Who You Really Are
What is the hardest thing you have ever gone through in life?
Perhaps it was the death of a loved one from which you have ever truly bounced back. The grief may be enormous and relentless from that one horrific event.
Maybe it has been a moral failure that has given your life more definition than you care to admit.
Have you gone through the unfair loss of a job or even bankruptcy?
Perhaps you or someone you love dearly deals with addiction on a daily basis and that is just so hard.
For some people, it is a traumatic diagnosis, perpetual pain or health challenges that are just plain hard week after week … month after month … and year after year.
It is a sold life truth that none of us is able to escape the opportunity of experiencing something hard and devastating this side of heaven.
What is your “hard”?
I have learned to embrace difficult circumstances and situations as opportunities for greatness rather than as pathways to failure.

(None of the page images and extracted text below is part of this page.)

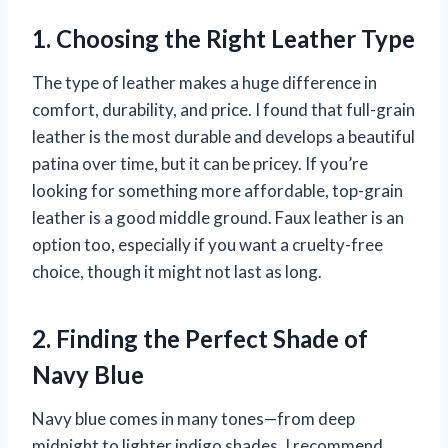
1. Choosing the Right Leather Type
The type of leather makes a huge difference in
comfort, durability, and price. I found that full-grain
leather is the most durable and develops a beautiful
patina over time, but it can be pricey. If you’re
looking for something more affordable, top-grain
leather is a good middle ground. Faux leather is an
option too, especially if you want a cruelty-free
choice, though it might not last as long.
2. Finding the Perfect Shade of
Navy Blue
Navy blue comes in many tones—from deep
midnight to lighter indigo shades. I recommend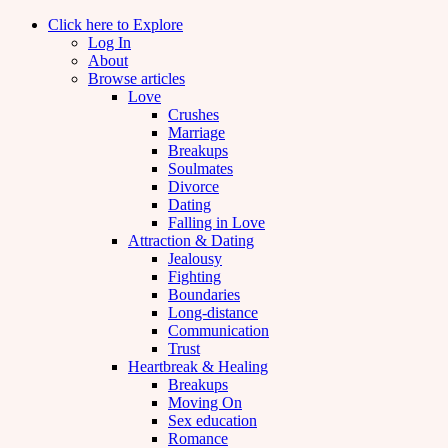
Click here to Explore
Log In
About
Browse articles
Love
Crushes
Marriage
Breakups
Soulmates
Divorce
Dating
Falling in Love
Attraction & Dating
Jealousy
Fighting
Boundaries
Long-distance
Communication
Trust
Heartbreak & Healing
Breakups
Moving On
Sex education
Romance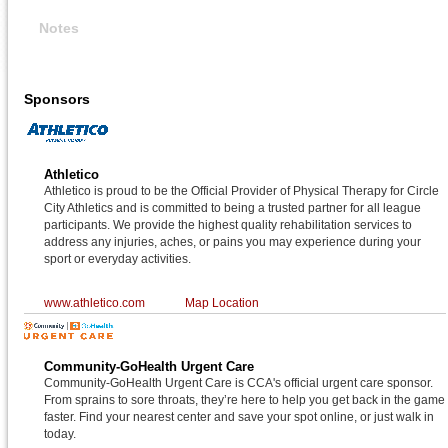
Notes
Sponsors
Athletico
Athletico is proud to be the Official Provider of Physical Therapy for Circle
City Athletics and is committed to being a trusted partner for all league
participants. We provide the highest quality rehabilitation services to
address any injuries, aches, or pains you may experience during your
sport or everyday activities.
www.athletico.com
Map Location
Community-GoHealth Urgent Care
Community-GoHealth Urgent Care is CCA's official urgent care sponsor.
From sprains to sore throats, they’re here to help you get back in the game
faster. Find your nearest center and save your spot online, or just walk in
today.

Let me share with you today three truths that I have learned in my life from crossing that dangerous and difficult river known as “hard”.
First of all, it seems to me that “hard” has the innate power of revealing one’s true self in a manner that days of “soft” and “easy” are unable to manifest.

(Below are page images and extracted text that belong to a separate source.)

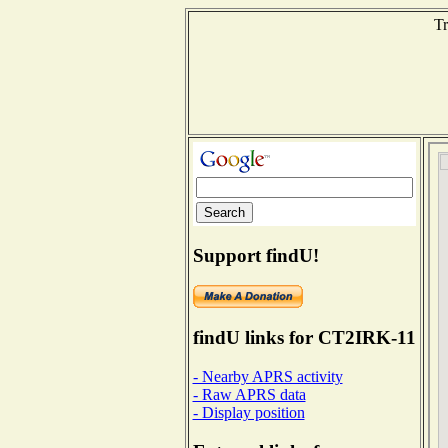
Tr
Support findU!
findU links for CT2IRK-11
- Nearby APRS activity
- Raw APRS data
- Display position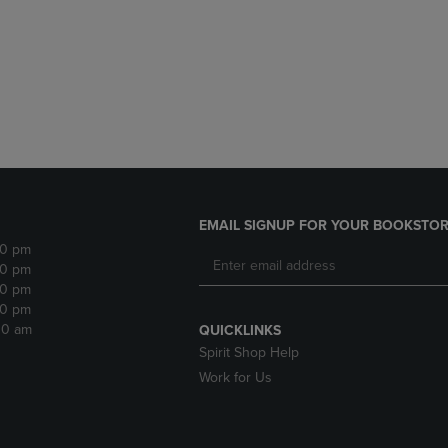
DOWN
ARROW
ARROW
KEY
KEY
TO
TO
OPEN
OPEN
SUBMENU.
SUBMENU.
.
EMAIL SIGNUP FOR YOUR BOOKSTOR
30 pm
30 pm
30 pm
30 pm
:30 am
QUICKLINKS
Spirit Shop Help
Work for Us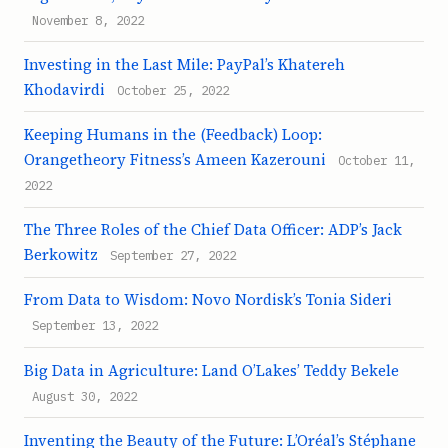
November 8, 2022
Investing in the Last Mile: PayPal’s Khatereh
Khodavirdi
October 25, 2022
Keeping Humans in the (Feedback) Loop:
Orangetheory Fitness’s Ameen Kazerouni
October 11,
2022
The Three Roles of the Chief Data Officer: ADP’s Jack
Berkowitz
September 27, 2022
From Data to Wisdom: Novo Nordisk’s Tonia Sideri
September 13, 2022
Big Data in Agriculture: Land O’Lakes’ Teddy Bekele
August 30, 2022
Inventing the Beauty of the Future: L’Oréal’s Stéphane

Who you are in a storm is truly who you are.
Who you are in a fire is truly who you are.
Who you are on the mountaintop of life or during times of great fulfillment does not have the capacity to reveal true identity in the manner that disappointment does.
It’s just truth … who you are in the “hard” is who you are.

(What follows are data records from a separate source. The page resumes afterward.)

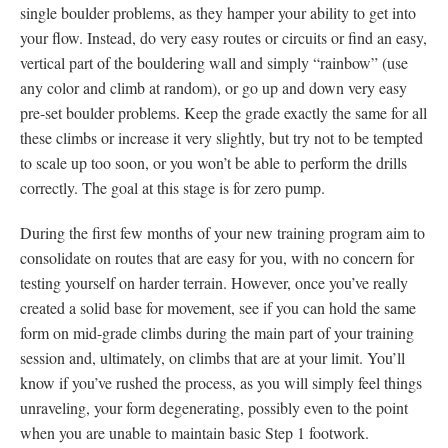
single boulder problems, as they hamper your ability to get into
your flow. Instead, do very easy routes or circuits or find an easy,
vertical part of the bouldering wall and simply “rainbow” (use
any color and climb at random), or go up and down very easy
pre-set boulder problems. Keep the grade exactly the same for all
these climbs or increase it very slightly, but try not to be tempted
to scale up too soon, or you won’t be able to perform the drills
correctly. The goal at this stage is for zero pump.
During the first few months of your new training program aim to
consolidate on routes that are easy for you, with no concern for
testing yourself on harder terrain. However, once you’ve really
created a solid base for movement, see if you can hold the same
form on mid-grade climbs during the main part of your training
session and, ultimately, on climbs that are at your limit. You’ll
know if you’ve rushed the process, as you will simply feel things
unraveling, your form degenerating, possibly even to the point
when you are unable to maintain basic Step 1 footwork.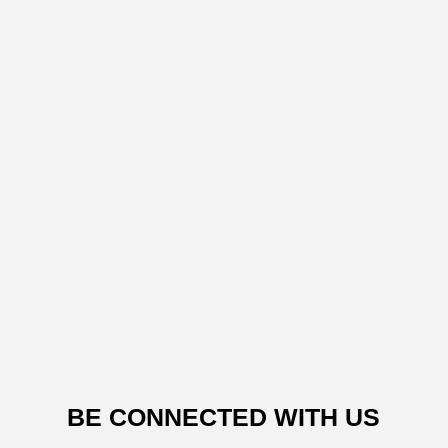
BE CONNECTED WITH US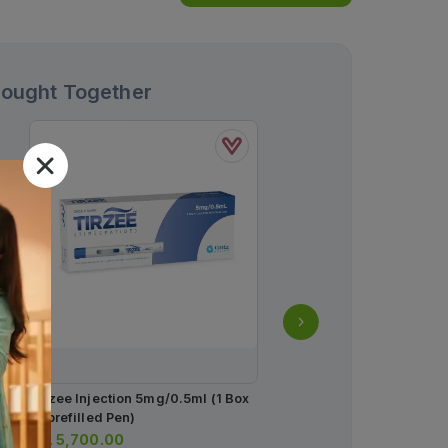
Bought Together
Tirzee Injection 5mg/0.5ml (1 Box
Anagrow Shampoo 50m
= 1prefilled Pen)
Rs.
1,043.00
Rs.
5,700.00
Rs.
1,098.00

If you respond to heartbreaking and trying circumstances with resolve and with inner strength … that’s who you are.
If you respond to relationship challenges and family problems by whining and gossiping … that’s who you are.
If you respond to bothersome people and troublesome events with peace and with joy … then that is who you are.
You see, it is in the easy days of life that we determine who we will be in the hard days of life.
“To trust God in the light is nothing, but to trust Him in the dark … that is faith.” – Spurgeon.
The second truth that I have learned from the hard days of life is that it is in the “hard” that my relationship with the Lord is defined to a greater degree.
During a difficulty in life – I will either chase after my loving Father or I will run away from Him.
During a potentially destructive storm, I can either blame God or I can bless God.
When the flames of life around me are threatening to destroy all that I value and hold dear, I will either love God or I will loathe Him.
Let the fire for God within you burn hotter and brighter than the fire of devastation around you!
“Don’t be afraid, for I am with you. Don’t be discouraged, for I am your God. I will strengthen you and help you. I will hold you up with my victorious right hand.” – Isaiah 41:10
I must not allow my personal pain to change my view of who God is! I must remind myself day after long day that God is good all the time and that He works all things together for my good.
God has been to my future and it is good because He is good!
“Whatever comes into our minds when we think about God is the most important thing about us.” – Tozer
During the storms of life, I must remind myself that He is good indeed!
The third lesson that I have learned from the storms of life is that how I handle the storm just might determine my very destiny!
If I respond emotionally to strenuous and severe conditions, I will leave the storm with a limp in my walk and with a joyless outlook on my life.
However, if I am able to sing through the storm, my destiny becomes glorious and unlimited!
The world is listening for your song while you walk through the storm … while you cross the mountains of life … and while you put out the flames of a hot and angry fire.
The world is listening for the melody of your life especially when you doing hard … so sing louder and sing stronger!
If you will turn to the Lord for comfort rather than away from Him due to immense emotional pain, you will find that the landscape of your life becomes magnificent and magnetic to others!
“Blessed be the God and Father of our Lord Jesus Christ, the Father of mercies and the God of all comfort, who comforts us in all our affliction so that we will be able to comfort those who are in any affliction with the comfort with which we ourselves are comforted by God.” – II Corinthians 1:3 & 4
I have heard it said that God doesn’t comfort us to merely make us comfortable but that He comforts us to miraculously make us into comforters.
If you process your “hard” only through your personal pain and through your emotions, you will forever be paralyzed by the trauma of it all.
However, if you are able to walk triumphantly through arduous and formidable storms in life, you will find yourself as never before … you will know God as never before … and you will be used as never before.
Thanks for listening to my heart this week. As you know by now, my heart is truly not a perfect heart but it is a heart that is filled to overflowing with gratitude for the life I have been given and for the people who walk with me. And, it continues to be a heart that is relentlessly chasing after God and all that He is!